Random Tidbit: The Google maps flight sim is pretty cool.  Though I wish they had more cities.

IE 6 == bad

So I’m designing the other day in Firefox and everything is going fine.  My code is clean, simple and rendered correctly.  It looks good and matches the mock I had.  Life is good.  So I fire up Internet Explorer (IE) because, unfortunately, the majority of users still view the web through it.  And not only does it not render anything like Firefox – my beautiful design now looks ugly and out of whack – but it is also broken.  So I now have to take time to utilize hacks to make it render similar – not even alike, just functional – to compliant browsers.  For those of you that don’t know hacks are (typically incorrect) snippets of CSS that are read by less than all of the browsers – I have been using the Holly hack as of late.

As a fan of web standards and accessibility this grates on me.  Not only because IE makes it so difficult to make things accessible unless you use em’s instead of px’s, for one, but also because I spend 25% of my time or more just fixing things that shouldn’t be there in the first place.  That’s time wasted that could be spent making my designs more clean or adding new features.

IE6 has gone from the top browser (many years ago) to now being that uncle that you’re embarrassed to have people meet.  I have heard how many people have adopted IE7 – which I haven’t used much but is much closer to being compliant – but when will it finally be the staple?  When will I stop having to code for IE6?

Unfortunately, professionally, I can’t stop yet.  Depending on which statistics you look at – compare the earlier ones to these for example – IE6 is still used by 42-61% of the users out there.  That kind of majority you can’t ignore as a business.  As an independent designer though, I can.  I’m drawing a line in the sand.  I will be soon upgrading my designing computer(s) to IE7.  After that, none of my templates will be tested in anything lower than 7.  So if you want it to work in 6 and it doesn’t – you’re on your own.  I realize that this may hurt me for sites I list my templates on – like OSWD which just recently got around to uploading the (very bad looking, since I was much more inexperienced then) templates I sent them over 8 months ago – but I simply have stopped caring.  Designing for IE6 is like Microsoft designing a new 360 game and testing it on the original Xbox to make sure it still works – they wouldn’t.

So that’s my line in the sand.  Hopefully more designers will join me and more users will become aware of the fact that there really is better out there.  Firefox and Opera(which I personally prefer) are both excellent browsers and if the user is really sold on IE then 7 is a free update.

I will also be sending OSWD 2-3 more templates (hopefully) in the next week.  No telling when they’ll go up though.  Don’t judge me for the work currently there – you’ve seen that I can do much better now.
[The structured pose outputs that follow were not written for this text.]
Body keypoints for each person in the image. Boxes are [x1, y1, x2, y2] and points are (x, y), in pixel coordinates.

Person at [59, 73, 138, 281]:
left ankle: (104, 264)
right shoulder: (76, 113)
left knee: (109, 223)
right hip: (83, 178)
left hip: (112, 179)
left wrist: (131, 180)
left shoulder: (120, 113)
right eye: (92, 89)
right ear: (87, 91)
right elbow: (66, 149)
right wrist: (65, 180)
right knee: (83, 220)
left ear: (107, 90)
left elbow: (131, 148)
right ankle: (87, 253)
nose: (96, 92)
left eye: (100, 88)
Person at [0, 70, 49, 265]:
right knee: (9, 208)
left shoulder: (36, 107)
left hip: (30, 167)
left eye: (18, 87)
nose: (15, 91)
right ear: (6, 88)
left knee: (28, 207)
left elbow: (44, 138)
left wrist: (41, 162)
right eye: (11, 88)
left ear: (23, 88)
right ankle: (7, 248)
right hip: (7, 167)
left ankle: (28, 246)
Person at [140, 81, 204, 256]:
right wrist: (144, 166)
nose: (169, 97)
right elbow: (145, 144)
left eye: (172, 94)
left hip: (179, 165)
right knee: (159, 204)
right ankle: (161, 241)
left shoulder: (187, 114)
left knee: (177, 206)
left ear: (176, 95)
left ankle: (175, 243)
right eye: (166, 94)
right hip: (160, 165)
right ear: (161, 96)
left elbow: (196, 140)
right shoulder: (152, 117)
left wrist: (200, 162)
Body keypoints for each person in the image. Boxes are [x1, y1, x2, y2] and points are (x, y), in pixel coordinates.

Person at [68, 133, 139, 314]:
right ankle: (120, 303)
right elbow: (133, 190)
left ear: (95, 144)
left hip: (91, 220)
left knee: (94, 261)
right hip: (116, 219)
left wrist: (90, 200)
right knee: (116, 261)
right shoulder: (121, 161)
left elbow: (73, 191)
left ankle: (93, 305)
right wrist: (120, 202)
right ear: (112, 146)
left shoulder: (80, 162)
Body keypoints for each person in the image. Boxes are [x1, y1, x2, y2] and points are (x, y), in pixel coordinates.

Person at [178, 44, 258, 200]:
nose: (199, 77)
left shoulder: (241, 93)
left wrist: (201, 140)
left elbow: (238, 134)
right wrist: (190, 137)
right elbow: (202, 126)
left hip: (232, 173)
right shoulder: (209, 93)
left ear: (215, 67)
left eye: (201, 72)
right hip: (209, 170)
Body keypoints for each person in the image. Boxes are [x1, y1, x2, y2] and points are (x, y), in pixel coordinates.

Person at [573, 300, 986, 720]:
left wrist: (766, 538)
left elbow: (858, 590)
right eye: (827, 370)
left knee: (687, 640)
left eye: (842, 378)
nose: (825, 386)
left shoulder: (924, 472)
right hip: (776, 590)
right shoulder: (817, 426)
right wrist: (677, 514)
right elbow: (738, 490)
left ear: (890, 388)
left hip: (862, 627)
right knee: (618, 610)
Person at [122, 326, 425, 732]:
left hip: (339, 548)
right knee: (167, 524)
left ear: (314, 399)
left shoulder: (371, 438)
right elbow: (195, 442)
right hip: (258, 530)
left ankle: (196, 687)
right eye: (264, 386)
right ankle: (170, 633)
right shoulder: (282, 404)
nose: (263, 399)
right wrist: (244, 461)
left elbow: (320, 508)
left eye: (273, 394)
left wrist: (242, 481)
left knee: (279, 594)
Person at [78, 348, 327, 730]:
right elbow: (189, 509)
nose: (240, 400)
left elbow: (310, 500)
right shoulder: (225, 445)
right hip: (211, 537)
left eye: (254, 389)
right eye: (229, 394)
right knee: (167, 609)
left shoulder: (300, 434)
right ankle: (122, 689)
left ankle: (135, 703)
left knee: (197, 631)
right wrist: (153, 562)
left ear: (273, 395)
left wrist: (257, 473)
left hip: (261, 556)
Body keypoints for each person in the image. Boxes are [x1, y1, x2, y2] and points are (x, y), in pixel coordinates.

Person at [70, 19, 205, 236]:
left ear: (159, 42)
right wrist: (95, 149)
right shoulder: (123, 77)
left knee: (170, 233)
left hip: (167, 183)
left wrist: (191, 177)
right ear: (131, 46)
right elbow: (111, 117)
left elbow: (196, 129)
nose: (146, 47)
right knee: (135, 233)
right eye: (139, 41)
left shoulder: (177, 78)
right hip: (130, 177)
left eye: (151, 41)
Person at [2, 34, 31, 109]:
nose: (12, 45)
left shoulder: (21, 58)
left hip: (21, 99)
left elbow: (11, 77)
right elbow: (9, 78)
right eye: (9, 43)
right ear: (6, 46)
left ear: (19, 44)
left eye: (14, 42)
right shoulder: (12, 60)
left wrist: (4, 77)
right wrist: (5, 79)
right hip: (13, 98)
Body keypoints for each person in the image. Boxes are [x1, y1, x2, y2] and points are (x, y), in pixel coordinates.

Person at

Random Tidbit:  Since I’m harping on Microsoft, I wanted to share an interesting article about how the world would be if Microsoft was no longer around.  Don’t think I’ve shared that one yet.  Also, an excellent article on 456 Berea St. citing 10 reasons to learn and use web standards.  As someone who has had to explain why standards are important to both clients and employers, I kind of wish I had this article 7 months ago.

Keeping Accessibility In Mind

I saw this article awhile back and meant to blog about it, but haven’t had the time.  In working on my site redesign though it struck my eye as I was perusing my links and felt the urge to share it.
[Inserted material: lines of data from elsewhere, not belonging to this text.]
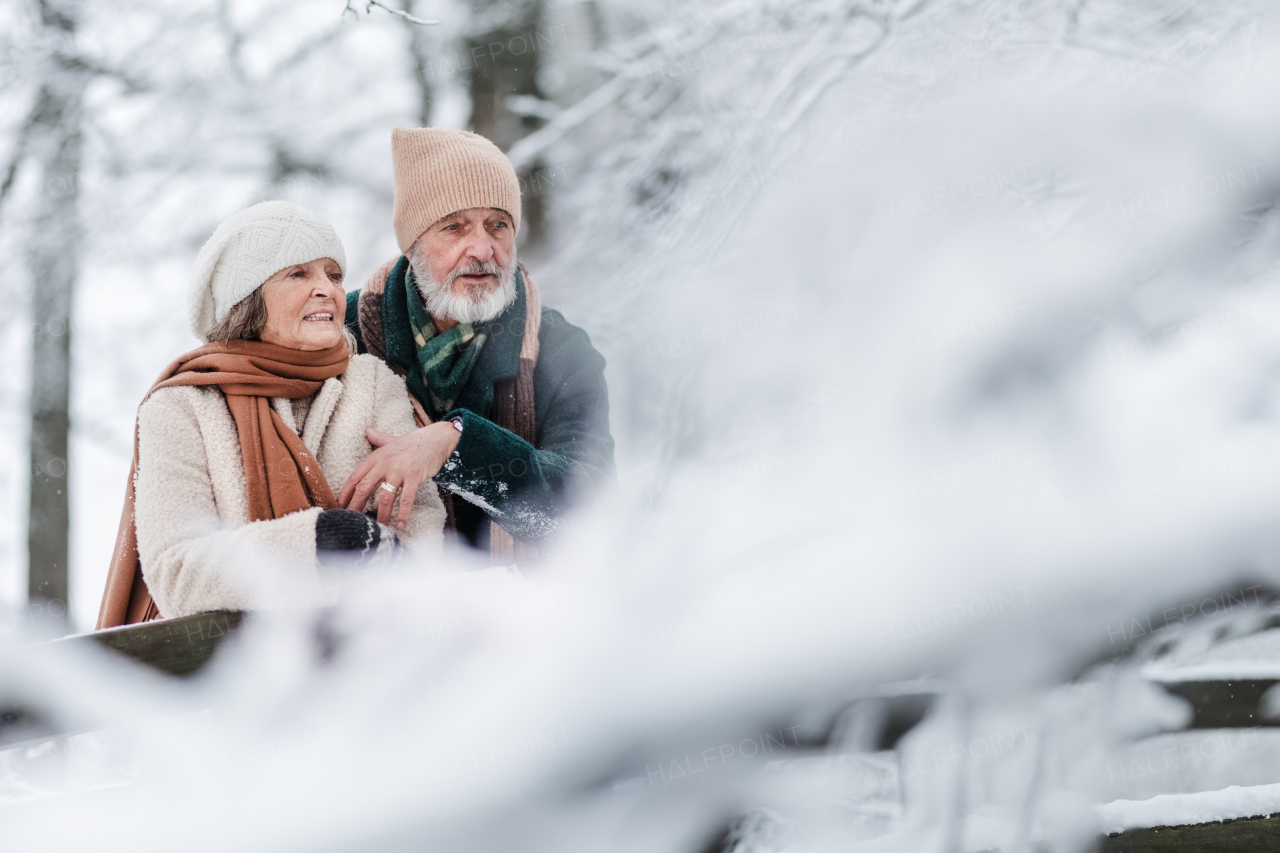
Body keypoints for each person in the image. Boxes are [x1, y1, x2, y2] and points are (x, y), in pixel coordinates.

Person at [96, 201, 445, 629]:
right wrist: (321, 545)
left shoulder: (374, 382)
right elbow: (178, 571)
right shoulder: (180, 405)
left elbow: (419, 536)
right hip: (230, 672)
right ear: (247, 297)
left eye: (333, 274)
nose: (328, 290)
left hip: (370, 654)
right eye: (299, 273)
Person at [341, 127, 615, 563]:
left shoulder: (563, 351)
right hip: (375, 611)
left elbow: (587, 510)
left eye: (498, 225)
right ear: (413, 244)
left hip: (517, 615)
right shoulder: (342, 332)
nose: (484, 249)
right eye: (455, 226)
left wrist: (456, 444)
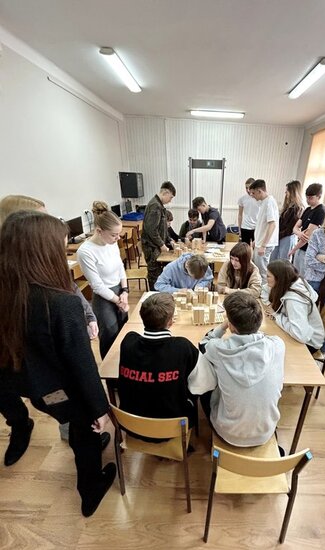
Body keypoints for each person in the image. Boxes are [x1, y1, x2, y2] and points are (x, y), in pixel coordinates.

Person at [0, 211, 115, 516]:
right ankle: (90, 490)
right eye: (60, 248)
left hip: (29, 387)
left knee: (74, 422)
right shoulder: (60, 303)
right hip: (60, 390)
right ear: (43, 252)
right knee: (85, 429)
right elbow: (82, 365)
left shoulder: (10, 292)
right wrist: (99, 408)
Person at [188, 292, 285, 447]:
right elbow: (265, 337)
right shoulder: (277, 345)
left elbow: (204, 343)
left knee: (207, 382)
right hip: (265, 432)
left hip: (228, 433)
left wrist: (223, 325)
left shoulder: (217, 349)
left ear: (231, 325)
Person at [118, 293, 199, 432]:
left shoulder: (128, 342)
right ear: (170, 322)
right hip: (172, 429)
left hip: (132, 426)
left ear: (142, 318)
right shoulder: (182, 347)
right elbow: (201, 383)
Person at [77, 202, 128, 359]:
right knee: (110, 334)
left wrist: (125, 291)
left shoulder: (111, 243)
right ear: (99, 231)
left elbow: (120, 267)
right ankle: (109, 370)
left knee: (124, 330)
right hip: (104, 297)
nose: (118, 238)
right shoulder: (85, 252)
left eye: (118, 234)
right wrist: (117, 300)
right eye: (114, 235)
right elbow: (97, 286)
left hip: (120, 292)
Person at [261, 260, 324, 353]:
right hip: (302, 333)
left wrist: (276, 315)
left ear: (279, 278)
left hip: (309, 343)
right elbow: (264, 290)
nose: (266, 279)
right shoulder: (289, 282)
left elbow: (299, 335)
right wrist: (270, 306)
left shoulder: (294, 301)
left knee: (268, 349)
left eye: (268, 276)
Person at [141, 181, 176, 289]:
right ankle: (154, 295)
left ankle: (159, 292)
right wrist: (162, 244)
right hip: (151, 247)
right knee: (154, 274)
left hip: (155, 246)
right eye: (170, 197)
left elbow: (162, 228)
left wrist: (169, 240)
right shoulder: (155, 206)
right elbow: (151, 230)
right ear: (165, 193)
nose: (170, 200)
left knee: (159, 273)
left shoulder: (159, 205)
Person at [289, 183, 325, 276]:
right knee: (295, 275)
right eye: (307, 197)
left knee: (303, 277)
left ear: (319, 196)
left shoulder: (320, 211)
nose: (308, 200)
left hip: (308, 250)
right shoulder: (307, 209)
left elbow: (307, 236)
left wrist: (293, 250)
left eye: (311, 198)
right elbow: (295, 227)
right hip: (300, 247)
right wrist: (299, 233)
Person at [248, 179, 279, 283]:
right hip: (260, 242)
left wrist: (263, 245)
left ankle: (264, 291)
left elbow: (272, 224)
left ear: (259, 191)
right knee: (258, 269)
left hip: (265, 244)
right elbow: (263, 225)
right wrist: (256, 241)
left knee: (262, 272)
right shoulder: (264, 202)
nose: (252, 195)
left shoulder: (269, 202)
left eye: (253, 193)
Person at [270, 180, 304, 261]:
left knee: (283, 261)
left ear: (293, 191)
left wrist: (278, 235)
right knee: (273, 259)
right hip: (281, 235)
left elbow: (290, 229)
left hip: (287, 237)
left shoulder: (297, 208)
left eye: (287, 190)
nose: (285, 192)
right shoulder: (288, 206)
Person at [237, 177, 260, 244]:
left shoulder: (259, 199)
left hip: (256, 227)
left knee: (256, 247)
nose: (248, 190)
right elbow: (240, 214)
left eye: (249, 188)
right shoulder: (242, 199)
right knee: (244, 247)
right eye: (246, 188)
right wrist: (239, 228)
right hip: (245, 227)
Recently, Target was sued in a class action suit because their site was inaccessible to the vision impaired.  It has been a law for awhile now that web sites, like other facilities open to the public, must be accessible to all.  When doing a redesign you must keep in mind not only the various browsers and screen resolutions it’s users might have – but also other mitigating factors that might cause them to be unable to use your work as intended.

I am not well versed on the subject, but I would check out Molly’s blog – she has done a lot for the web standards and accessibility community.

Random Tidbit: In further perusing my links I found another link from Juicy Studio talking about Validity and Accessibility – well worth a look and a bookmark on del.icio.us.